(Records excerpted from a collection)

***

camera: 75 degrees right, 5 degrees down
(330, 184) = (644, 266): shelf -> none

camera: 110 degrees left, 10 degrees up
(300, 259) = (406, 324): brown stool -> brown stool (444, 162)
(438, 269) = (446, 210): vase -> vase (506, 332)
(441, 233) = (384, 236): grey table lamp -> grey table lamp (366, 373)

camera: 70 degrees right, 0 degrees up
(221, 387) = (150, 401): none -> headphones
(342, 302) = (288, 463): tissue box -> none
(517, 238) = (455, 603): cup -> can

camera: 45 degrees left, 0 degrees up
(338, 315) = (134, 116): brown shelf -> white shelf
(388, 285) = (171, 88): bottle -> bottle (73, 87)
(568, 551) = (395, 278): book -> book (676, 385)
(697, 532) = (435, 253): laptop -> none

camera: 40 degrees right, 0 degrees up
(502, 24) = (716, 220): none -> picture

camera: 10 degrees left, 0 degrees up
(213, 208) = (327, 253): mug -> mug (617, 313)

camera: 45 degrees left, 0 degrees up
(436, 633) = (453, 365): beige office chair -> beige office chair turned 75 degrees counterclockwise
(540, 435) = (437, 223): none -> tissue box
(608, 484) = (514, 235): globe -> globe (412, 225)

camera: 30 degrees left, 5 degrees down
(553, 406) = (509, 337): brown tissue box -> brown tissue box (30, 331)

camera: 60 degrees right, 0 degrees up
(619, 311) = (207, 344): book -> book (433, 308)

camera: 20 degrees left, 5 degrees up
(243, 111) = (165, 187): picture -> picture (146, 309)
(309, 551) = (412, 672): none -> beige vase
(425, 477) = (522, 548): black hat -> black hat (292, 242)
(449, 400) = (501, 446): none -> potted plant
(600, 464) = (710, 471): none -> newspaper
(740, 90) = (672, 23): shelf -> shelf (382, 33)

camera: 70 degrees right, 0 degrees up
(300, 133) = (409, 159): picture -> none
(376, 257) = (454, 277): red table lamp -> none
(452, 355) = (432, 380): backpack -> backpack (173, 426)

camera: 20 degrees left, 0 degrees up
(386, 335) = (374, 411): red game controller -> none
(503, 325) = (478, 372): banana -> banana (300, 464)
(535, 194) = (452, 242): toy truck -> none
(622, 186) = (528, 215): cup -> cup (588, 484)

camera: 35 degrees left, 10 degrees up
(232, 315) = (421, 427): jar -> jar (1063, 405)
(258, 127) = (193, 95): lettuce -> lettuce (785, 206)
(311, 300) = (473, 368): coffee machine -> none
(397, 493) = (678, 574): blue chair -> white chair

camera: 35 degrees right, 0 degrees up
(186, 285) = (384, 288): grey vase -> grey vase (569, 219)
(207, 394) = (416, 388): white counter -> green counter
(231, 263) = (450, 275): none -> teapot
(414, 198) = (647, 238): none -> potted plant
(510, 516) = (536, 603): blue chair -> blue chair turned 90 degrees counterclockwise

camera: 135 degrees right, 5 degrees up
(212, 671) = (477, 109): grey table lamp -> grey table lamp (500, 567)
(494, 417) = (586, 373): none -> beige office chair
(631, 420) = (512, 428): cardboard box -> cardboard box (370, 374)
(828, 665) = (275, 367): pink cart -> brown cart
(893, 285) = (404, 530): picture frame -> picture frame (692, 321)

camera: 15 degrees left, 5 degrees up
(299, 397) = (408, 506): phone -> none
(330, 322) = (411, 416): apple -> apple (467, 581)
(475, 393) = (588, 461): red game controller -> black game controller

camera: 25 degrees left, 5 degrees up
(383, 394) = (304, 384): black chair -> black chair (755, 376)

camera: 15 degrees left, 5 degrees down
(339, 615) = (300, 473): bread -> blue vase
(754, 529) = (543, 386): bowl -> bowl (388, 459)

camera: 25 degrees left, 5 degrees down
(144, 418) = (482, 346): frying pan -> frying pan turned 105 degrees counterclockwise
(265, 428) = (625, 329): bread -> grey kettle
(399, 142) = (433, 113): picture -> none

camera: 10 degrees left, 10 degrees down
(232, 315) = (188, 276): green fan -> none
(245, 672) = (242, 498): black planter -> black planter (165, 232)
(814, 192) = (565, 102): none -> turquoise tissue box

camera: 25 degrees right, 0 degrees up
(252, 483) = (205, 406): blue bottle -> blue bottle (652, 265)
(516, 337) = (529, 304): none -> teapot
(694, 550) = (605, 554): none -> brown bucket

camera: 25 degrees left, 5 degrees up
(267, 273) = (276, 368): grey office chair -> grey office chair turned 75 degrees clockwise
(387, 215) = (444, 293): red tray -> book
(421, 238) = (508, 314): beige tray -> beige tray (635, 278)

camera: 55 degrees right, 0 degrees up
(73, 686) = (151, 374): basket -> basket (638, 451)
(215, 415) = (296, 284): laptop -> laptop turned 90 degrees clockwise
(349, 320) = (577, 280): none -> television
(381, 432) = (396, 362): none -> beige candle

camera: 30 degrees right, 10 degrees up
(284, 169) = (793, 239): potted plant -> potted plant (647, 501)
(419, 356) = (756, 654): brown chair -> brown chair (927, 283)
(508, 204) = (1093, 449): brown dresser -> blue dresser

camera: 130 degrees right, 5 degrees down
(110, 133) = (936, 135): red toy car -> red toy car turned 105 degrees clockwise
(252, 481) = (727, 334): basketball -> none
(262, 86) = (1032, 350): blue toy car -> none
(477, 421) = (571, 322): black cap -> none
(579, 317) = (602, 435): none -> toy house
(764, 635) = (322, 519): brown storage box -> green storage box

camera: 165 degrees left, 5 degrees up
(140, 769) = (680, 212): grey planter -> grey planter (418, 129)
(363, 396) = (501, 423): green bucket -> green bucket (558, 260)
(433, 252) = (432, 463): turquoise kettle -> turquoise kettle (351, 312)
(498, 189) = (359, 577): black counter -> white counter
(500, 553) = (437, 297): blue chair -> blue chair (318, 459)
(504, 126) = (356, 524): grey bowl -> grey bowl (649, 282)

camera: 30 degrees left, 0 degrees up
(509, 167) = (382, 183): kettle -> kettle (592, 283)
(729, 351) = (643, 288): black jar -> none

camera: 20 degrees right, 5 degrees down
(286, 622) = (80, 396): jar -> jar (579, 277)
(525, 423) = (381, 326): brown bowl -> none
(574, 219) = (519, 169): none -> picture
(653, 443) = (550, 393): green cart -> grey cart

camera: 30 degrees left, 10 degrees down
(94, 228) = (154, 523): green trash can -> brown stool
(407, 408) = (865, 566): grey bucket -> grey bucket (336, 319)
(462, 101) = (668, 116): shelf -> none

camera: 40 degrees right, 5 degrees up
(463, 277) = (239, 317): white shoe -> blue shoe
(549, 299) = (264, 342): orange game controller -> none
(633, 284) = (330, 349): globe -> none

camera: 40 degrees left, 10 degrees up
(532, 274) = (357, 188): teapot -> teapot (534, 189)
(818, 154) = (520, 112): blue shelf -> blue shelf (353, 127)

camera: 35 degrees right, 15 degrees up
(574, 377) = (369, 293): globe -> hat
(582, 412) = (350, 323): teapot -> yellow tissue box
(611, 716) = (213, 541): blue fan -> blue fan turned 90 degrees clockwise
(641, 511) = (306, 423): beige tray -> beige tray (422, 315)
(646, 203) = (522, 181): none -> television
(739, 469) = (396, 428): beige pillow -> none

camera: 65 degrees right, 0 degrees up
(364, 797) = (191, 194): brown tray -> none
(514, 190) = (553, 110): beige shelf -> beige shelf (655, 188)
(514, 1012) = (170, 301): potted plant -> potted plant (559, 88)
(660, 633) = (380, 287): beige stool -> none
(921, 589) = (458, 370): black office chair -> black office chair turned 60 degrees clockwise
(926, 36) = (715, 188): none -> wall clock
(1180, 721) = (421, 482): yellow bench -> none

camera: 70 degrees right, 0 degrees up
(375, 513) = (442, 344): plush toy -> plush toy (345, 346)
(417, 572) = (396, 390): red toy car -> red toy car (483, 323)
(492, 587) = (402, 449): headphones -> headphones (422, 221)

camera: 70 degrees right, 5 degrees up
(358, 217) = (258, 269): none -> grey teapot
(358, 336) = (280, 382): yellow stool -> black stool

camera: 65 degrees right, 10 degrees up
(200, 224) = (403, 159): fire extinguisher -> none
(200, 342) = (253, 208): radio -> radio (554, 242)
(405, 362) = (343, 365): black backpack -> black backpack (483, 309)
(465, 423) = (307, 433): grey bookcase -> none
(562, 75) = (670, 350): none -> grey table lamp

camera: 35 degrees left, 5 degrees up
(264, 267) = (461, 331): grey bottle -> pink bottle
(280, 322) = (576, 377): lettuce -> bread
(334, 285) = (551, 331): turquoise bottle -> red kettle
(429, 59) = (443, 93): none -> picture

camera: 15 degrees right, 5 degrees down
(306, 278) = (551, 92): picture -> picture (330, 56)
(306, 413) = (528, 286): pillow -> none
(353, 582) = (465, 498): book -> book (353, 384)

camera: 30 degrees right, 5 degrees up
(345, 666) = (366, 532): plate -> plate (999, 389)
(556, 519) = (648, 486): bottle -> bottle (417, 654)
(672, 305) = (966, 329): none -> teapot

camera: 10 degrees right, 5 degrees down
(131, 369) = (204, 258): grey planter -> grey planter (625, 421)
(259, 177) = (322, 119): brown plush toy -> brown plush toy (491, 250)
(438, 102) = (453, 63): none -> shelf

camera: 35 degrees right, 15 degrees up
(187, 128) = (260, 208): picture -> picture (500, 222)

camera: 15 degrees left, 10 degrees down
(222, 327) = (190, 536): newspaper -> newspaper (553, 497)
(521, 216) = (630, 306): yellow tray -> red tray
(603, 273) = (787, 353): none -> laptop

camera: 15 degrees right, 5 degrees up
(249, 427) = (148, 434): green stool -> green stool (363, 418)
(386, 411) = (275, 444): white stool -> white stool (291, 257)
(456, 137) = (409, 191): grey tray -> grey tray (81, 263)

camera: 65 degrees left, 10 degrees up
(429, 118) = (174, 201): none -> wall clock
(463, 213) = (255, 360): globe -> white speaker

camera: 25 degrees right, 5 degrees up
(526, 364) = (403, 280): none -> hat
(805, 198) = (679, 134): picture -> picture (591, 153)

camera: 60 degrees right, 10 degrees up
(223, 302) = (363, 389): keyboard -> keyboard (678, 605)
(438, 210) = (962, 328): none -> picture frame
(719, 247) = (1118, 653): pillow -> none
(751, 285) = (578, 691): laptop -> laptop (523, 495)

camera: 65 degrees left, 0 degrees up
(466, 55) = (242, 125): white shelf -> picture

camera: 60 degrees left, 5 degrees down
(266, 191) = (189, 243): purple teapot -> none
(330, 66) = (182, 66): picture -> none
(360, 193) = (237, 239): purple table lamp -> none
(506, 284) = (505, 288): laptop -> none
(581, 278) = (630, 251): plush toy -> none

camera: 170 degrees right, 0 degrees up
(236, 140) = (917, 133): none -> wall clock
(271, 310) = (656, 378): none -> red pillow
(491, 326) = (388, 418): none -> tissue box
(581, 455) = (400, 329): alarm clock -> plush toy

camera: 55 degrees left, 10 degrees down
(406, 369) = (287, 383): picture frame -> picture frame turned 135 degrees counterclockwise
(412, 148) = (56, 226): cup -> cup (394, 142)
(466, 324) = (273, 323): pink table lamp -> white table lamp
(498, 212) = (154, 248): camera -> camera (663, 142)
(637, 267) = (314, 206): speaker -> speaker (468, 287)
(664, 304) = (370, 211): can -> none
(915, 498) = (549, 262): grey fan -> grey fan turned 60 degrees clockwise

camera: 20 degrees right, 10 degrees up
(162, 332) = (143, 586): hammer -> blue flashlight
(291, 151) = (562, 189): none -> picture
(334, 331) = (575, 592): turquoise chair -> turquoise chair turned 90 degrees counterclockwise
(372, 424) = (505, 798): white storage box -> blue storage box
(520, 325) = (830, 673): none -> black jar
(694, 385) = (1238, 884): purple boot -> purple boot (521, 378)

***

Problem: In the data above, start at the line that has "(449, 400) = (501, 446): none -> potted plant", stop after the line that has "camera: 20 degrees left, 0 degrees up", and print every line in between exactly as it stands.

Completed task:
(449, 400) = (501, 446): none -> potted plant
(600, 464) = (710, 471): none -> newspaper
(740, 90) = (672, 23): shelf -> shelf (382, 33)

camera: 70 degrees right, 0 degrees up
(300, 133) = (409, 159): picture -> none
(376, 257) = (454, 277): red table lamp -> none
(452, 355) = (432, 380): backpack -> backpack (173, 426)

camera: 20 degrees left, 0 degrees up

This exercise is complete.